A striking example of a forced removal policy which has drawn international attention is the still evolving British political crisis known as the Windrush scandal. In 2010, in response to rising levels of nativism, the British Home Office launched its draconian immigration campaign which became known in 2012 as its “hostile environment” policy. Designed to reduce the number of illegal immigrants, it forced landlords, employers, banks and NHS services to run immigration status checks on those, in effect, “who looked like or sounded like immigrants”. The 2016 Immigration Act gave landlords the right to evict tenants who could not prove their citizenship. Caught up in this initiative were citizens known as the Windrush generation, immigrants from the Caribbean (and elsewhere) who had arrived between 1948 and 1971 and given leave to remain in 1971. Because they often lacked official documentation and the Home Office had destroyed their stored landing cards in 2010, they had difficulty proving their legal status. Thousands were deported or threatened with deportation, many lost access to social goods and employment and most suffered anxiety. Unconscionably, the government knew of these injustices as early as 2013 and ignored them.

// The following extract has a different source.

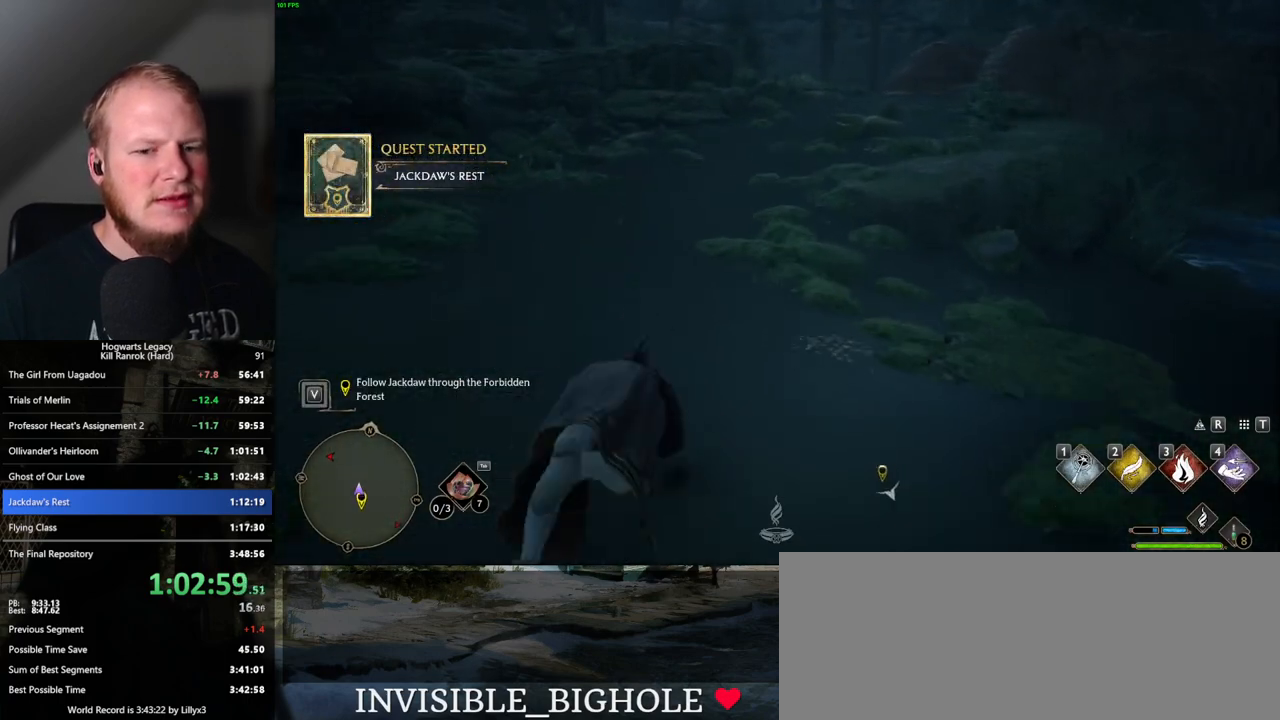
{"keys": ["w"], "mouse": [], "events": [[67, "space", "up"]]}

The destruction of Windrush landing cards (despite clear warnings they were vital to establishing legal status) seems to symbolize loss of biocitizenship. Indeed, a multitude of recorded interviews of Windrush victims show the impact of lost access to healthcare and other social goods as well as a sense of alienation, “unbelonging”, betrayal and anguish associated with separation from family. For some, these losses would evoke a life as a colonial subject, living without status or agency, without biocitizenship, in a region where race-based access to health and social services was a key incentive for independence .
With its “hostile environment”, the British Home Office has linked current policy with its colonial past, parts of which officialdom had made every effort to suppress. Like most European colonial history, it is top-down, incomplete and therefore inaccurate. Archived material consists almost exclusively of military and administrative documentation, absent the voices of ordinary persons. It is selective: the destruction, disappearance, or ferreting away of embarrassing or unwanted colonial records is not unusual. What the Home Office has managed to resurrect and bring to the fore is a Caribbean history, one based on slavery (the importation of 1.6 million slaves)—egregious, profound exploitation across centuries. Only an extraordinary lack of mindfulness of the past and preoccupation with satisfying nativist sentiments could allow this to happen.

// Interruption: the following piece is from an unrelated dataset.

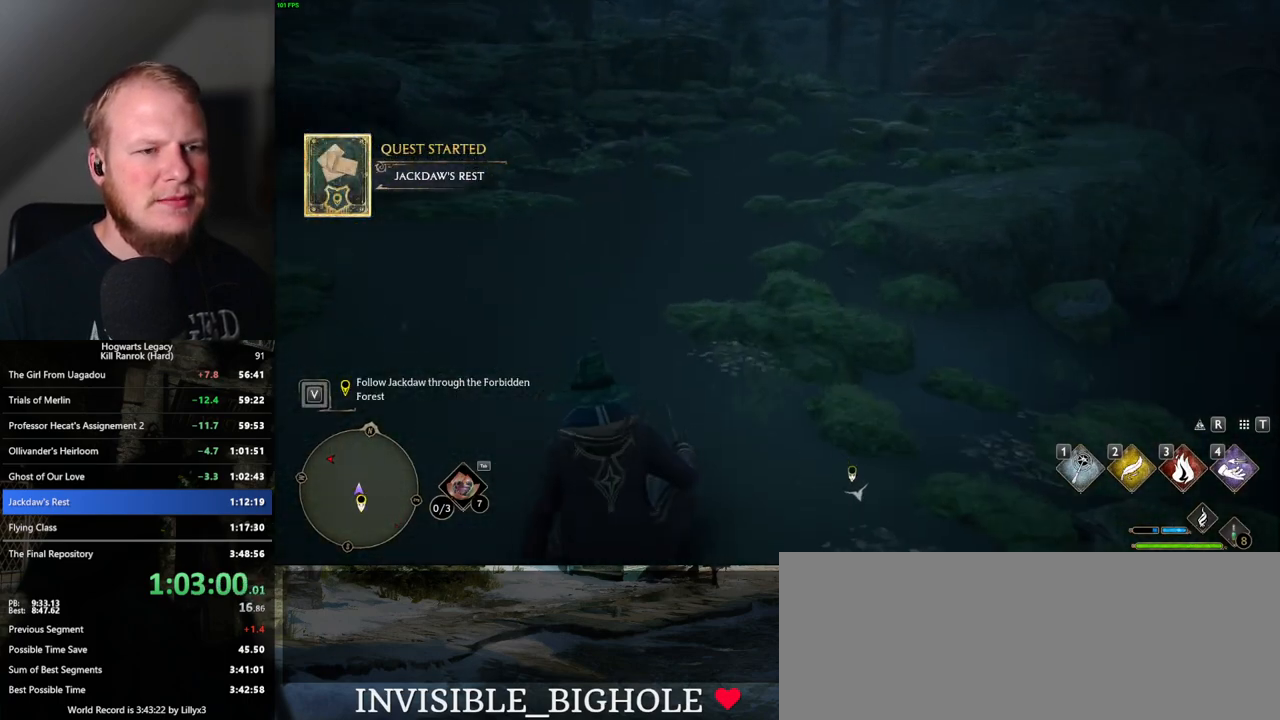
{"keys": ["w"], "mouse": [], "events": []}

The Windrush scandal is now part of colonial history that historians report they want to write from the inside out, as a “history of emotion”. They have begun to focus on the “hostile environment” policy as one explicitly aimed at creating anxiety among immigrant populations. They will focus on those of the Windrush generation that were presented with NHS bills, refused social assistance, evicted from their homes, refused re-entry into the country; on families surprised by their loss of power, right, and citizenship. Inevitably, historians will link the promotion of nativist sentiments beginning in 2010 to the anti-immigration rhetoric and rise of nationalism and will conclude both were ill-judged and shameful.